Usually a rollover happens when an individual changes jobs and leaves the employer where the original 401k was set up.
However, that individual may also be able to leave that 401k with their old employer when they move on and collect from it later, when they retire.
By using these options, rather than cashing out, you retain the tax advantages, but which should you choose?
First, let’s issue an important disclaimer:
Scambusters does not give financial advice and we are not responsible for any investment decisions you make. You should seek advice from a qualified professional when making investment decisions.
We just want to pass on the GAO warning, so you can make your own informed decisions and avoid being misled.
Here are the main points of their concerns:
The actual system as currently set up is weighted in favor of IRAs because other options take longer to implement and involve more paperwork.
That’s not the IRA providers’ fault but it does work in their favor.
“That difficulty may discourage participants from keeping their savings in the (401k) plan environment, which generally has lower fees,” says the GAO.
Service providers, who naturally benefit through their fees if a 401k is rolled over into their IRA management service, don’t always give impartial advice.
Says the GAO: “Many experts told us that much of the information and assistance participants receive is through the marketing efforts of service providers touting the benefits of IRA rollovers and is not always objective. Plan participants are often subject to biased information and aggressive marketing of IRAs.”

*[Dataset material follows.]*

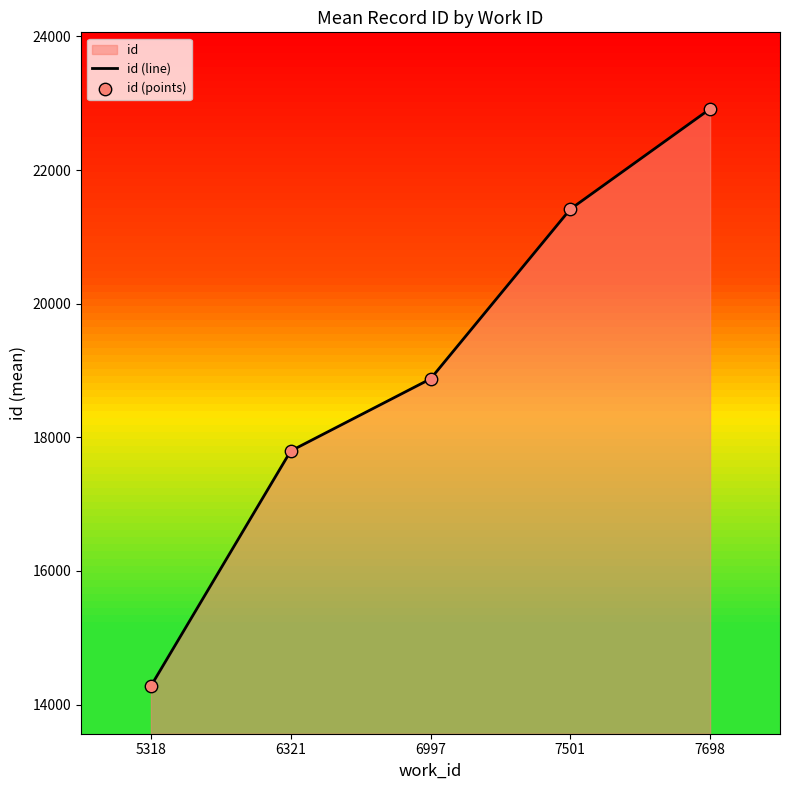

Which series contains the highest Y value?

id (line)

Some telesales operators working for service providers encourage the switch to IRAs when they have little or no knowledge of the financial circumstances of the individual they’re calling.
Sometimes, they don’t even mention the option of leaving funds in the old plan.

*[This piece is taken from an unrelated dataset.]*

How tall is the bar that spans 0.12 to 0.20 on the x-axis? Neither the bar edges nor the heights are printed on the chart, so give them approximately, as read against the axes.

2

The GAO has posted a video of examples of the sort of issues they encountered when their investigator posed as someone about to start a new job, enquiring about joining their new employer’s 401k.
Supposed educational materials, intended to explain participants’ options, sometimes contained information that actually appeared to promote financial products that the service provider offered.
Proceed With Caution
So, what can you do to make a better-informed decision?

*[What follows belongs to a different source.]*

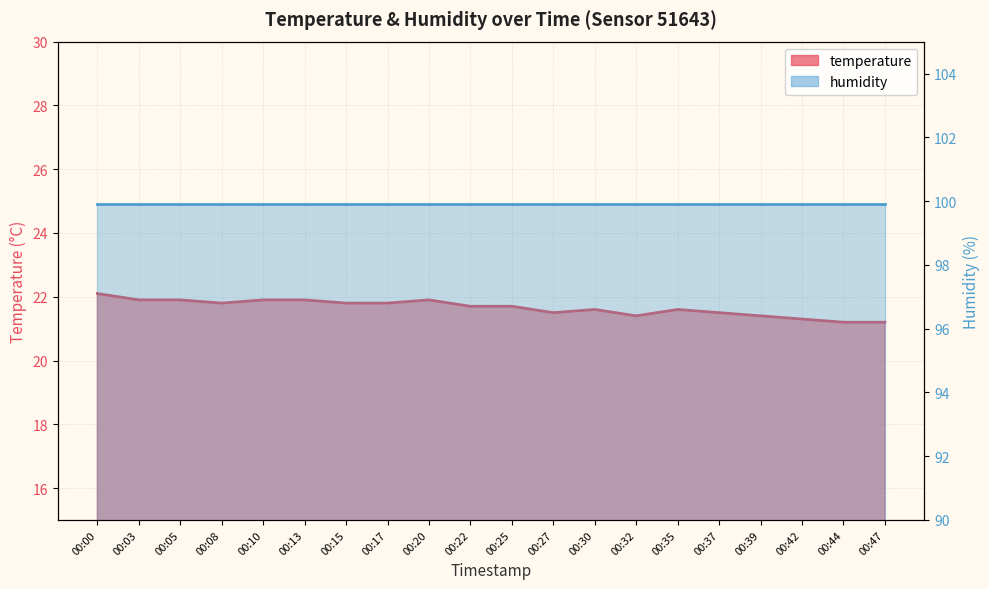

List the labels in order of value, largest first.

00:00, 00:03, 00:05, 00:10, 00:13, 00:20, 00:08, 00:15, 00:17, 00:22, 00:25, 00:30, 00:35, 00:27, 00:37, 00:32, 00:39, 00:42, 00:44, 00:47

Most of the action GAO is calling for is directed at improvements by employers, government and service providers but if that ever happens — and, let’s face it, that could be a long way off — it’s still going to be up to you to look after your best interests.
So, here are some of the actions you can take if you’re leaving your current job with a 401k:
Don’t automatically assume that a rollover into an IRA is the right option. Make the time to explore your options thoroughly.
Download the full GAO report, which explains a lot of the technicalities and differences between IRAs and 401ks, as well as the pitfalls you might encounter in making your rollover decision:
Find out the 401k options your current employer (the one you’re leaving) offers.
Likewise, identify the 401k options with your new employer.
Make sure you then know and understand the comparative costs and fees associated with your 401k and IRA.
If you don’t understand or you’re not sure what to do, seek independent financial advice from a professional you know and trust — even if you have to pay for this advice.
Don’t be panicked or impatient. Transferring one 401k to another usually takes longer than a 401k rollover into an IRA — but that alone should not be the deciding factor for action. However, make sure you understand all deadlines, penalties and fees clearly.
Above all, remember that this is your money and your future. When it comes to a 401k rollover, it pays to educate yourself, exercise caution and seek advice from people you know you can trust.
NOTE: To repeat our earlier disclaimer, the information above does not constitute financial advice.
Time to conclude for today — have a great week!